Höcke was a short-time member of the Junge Union. As one of the founders of AfD Thuringia, he became Member of the Landtag of Thuringia, the state assembly of the federal state of Thuringia in Germany during the 2014 Thuringian State Elections. Höcke is the speaker of the parliamentary group of the AfD and he is the spokesman of the Thuringia Landesverband of his party. He is said to be part of the “national-conservative wing” of the AfD. His faction of the party is known as the Flügel and 40 percent of the AfD party members identify themselves with it. In September 2019, Höcke threatened "massive consequences" to a ZDF journalist who refused to restart an interview after a series of difficult questions and after asking fellow party members whether various quotes are from his book or from Hitler's Mein Kampf.
Höcke espouses far-right views. Political scientists such as Gero Neugebauer and Hajo Funke have commented that Höcke's opinions are close to the National Democratic Party of Germany and consider his statements völkisch, racist and fascist. In September 2019, a German court ruled that Höcke could legally be called a fascist as the description "rests on verifiable fact". He is reported to have declared that if Europe would keep on taking in immigrants, the African "reproductive behavior" will not change. Regarding the European migrant crisis, Höcke opposes Germany's asylum policy, leading regular demonstrations in Erfurt against the federal government's asylum policy, which regularly attracted several thousand sympathizers. He opposes the euro, favoring a return to national currencies. Höcke has called for more "Prussian virtues" and promotes natalist views, specifically the "three-child family as a political and social model." He opposes gender mainstreaming and demands an end of what he calls "social experiments" that undermine what he deems the "natural gender order." He opposes the mainstreaming of students with disabilities, calling for such students to go the separate schools, and opposes school sexual education, which he regards as "early sexualization of the students," and wants to "stop the dissolution of the natural polarity of the two sexes". In a 2014 email to party colleagues, Höcke advocated the abolition of section 86 of the German Criminal Code and section 130 of the German Criminal Code.

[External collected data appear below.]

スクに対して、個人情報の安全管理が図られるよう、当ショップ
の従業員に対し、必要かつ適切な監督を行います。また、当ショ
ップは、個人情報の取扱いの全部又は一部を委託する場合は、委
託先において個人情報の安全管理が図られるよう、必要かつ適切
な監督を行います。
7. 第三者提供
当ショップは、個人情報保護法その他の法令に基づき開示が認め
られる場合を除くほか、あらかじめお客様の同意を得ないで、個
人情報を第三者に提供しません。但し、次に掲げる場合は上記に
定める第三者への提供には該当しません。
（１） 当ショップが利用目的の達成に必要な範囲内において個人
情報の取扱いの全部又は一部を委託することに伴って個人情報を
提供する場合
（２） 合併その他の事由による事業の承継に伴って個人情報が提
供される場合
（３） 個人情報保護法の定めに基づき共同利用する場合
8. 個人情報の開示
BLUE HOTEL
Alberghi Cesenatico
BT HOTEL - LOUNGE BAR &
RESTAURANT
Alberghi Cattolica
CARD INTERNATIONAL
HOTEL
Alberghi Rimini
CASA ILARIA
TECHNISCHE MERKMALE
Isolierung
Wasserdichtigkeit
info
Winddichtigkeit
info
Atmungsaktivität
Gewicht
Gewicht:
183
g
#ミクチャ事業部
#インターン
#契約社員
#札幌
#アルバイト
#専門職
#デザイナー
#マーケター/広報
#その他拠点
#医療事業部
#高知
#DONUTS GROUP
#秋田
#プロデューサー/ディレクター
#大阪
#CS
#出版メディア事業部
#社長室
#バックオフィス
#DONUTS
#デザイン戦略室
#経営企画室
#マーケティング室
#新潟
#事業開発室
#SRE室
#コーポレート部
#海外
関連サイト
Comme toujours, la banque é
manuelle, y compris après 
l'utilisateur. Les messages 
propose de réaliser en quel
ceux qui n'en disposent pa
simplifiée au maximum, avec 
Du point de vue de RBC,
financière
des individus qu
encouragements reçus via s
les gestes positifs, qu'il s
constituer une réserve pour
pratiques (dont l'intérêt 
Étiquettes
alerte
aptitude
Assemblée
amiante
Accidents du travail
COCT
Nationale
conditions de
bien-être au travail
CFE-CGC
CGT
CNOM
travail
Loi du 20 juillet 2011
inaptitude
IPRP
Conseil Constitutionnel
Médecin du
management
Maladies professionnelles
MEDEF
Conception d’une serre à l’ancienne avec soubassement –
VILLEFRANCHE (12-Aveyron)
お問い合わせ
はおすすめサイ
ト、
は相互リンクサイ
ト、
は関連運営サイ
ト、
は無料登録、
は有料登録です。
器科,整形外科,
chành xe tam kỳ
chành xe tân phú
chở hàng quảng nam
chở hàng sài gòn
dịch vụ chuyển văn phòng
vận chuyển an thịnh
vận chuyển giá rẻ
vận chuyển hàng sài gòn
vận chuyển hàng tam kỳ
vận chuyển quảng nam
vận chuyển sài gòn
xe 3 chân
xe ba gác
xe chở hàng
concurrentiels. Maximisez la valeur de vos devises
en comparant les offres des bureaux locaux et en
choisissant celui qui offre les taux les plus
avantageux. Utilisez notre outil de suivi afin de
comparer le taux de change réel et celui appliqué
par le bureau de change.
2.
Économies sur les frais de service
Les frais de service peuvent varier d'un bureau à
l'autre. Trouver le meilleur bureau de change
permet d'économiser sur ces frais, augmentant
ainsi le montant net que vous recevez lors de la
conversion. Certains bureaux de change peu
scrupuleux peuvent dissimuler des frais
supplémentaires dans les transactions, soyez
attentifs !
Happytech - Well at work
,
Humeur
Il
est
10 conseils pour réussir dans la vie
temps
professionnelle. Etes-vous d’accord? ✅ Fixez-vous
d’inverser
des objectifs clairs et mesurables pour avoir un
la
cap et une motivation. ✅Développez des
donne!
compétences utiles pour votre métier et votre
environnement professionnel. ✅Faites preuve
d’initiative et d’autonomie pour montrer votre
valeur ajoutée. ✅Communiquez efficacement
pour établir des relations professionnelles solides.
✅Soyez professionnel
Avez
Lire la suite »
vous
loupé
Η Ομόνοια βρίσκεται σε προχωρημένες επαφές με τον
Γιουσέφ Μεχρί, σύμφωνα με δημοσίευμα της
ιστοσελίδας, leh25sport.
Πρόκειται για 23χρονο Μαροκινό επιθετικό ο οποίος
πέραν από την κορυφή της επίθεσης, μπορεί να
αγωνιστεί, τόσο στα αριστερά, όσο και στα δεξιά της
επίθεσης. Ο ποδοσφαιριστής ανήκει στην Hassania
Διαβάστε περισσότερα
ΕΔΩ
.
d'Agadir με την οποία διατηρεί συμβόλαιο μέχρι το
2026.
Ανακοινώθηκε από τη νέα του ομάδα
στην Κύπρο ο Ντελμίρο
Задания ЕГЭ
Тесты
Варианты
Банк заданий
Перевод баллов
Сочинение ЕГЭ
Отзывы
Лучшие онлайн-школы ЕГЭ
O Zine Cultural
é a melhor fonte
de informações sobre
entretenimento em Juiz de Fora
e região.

This would also have legalized Holocaust denial, which is illegal in Germany. Höcke has links with neo-Nazi circles in Germany. Höcke has written with Thorsten Heise, a leader of NPD. In 2015 Höcke was accused of having contributed to Heise's journal People in Motion and The Reichsbote under a pseudonym. Höcke denied having ever written for NPD papers, but refused to give a statutory declaration as demanded by the AfD Federal Executive Board.
Allegations of antisemitism
Höcke gave a speech in Dresden in January 2017, in which, referring to the Holocaust memorial in Berlin, he stated that "we Germans are the only people in the world who have planted a memorial of shame in the heart of their capital" and suggested that Germans "need to make a 180 degree change in their commemoration policy". The speech was widely criticized as antisemitic, among others by Jewish leaders in Germany, and he was described by his party chairwoman, Frauke Petry, in response as a “burden to the party”. As a result of his speech, the majority of leaders of the AfD asked in February 2017 that Björn Höcke be expelled from the party. In May 2018 an AfD tribunal ruled that Höcke was allowed to stay in the party. After Höcke's "monument of shame" comment, the Center for Political Beauty, a Berlin-based art collective, erected a full-scale replica of one section of the Holocaust memorial in Berlin within viewing distance of Höcke's home in Bornhagen as a reminder of German history. A video of Höcke emerged in March 2020 in which he used an Auschwitz pun while attacking critics of his Flügel faction. The faction had been placed under surveillance by the Federal Office for the Protection of the Constitution shortly before the video surfaced.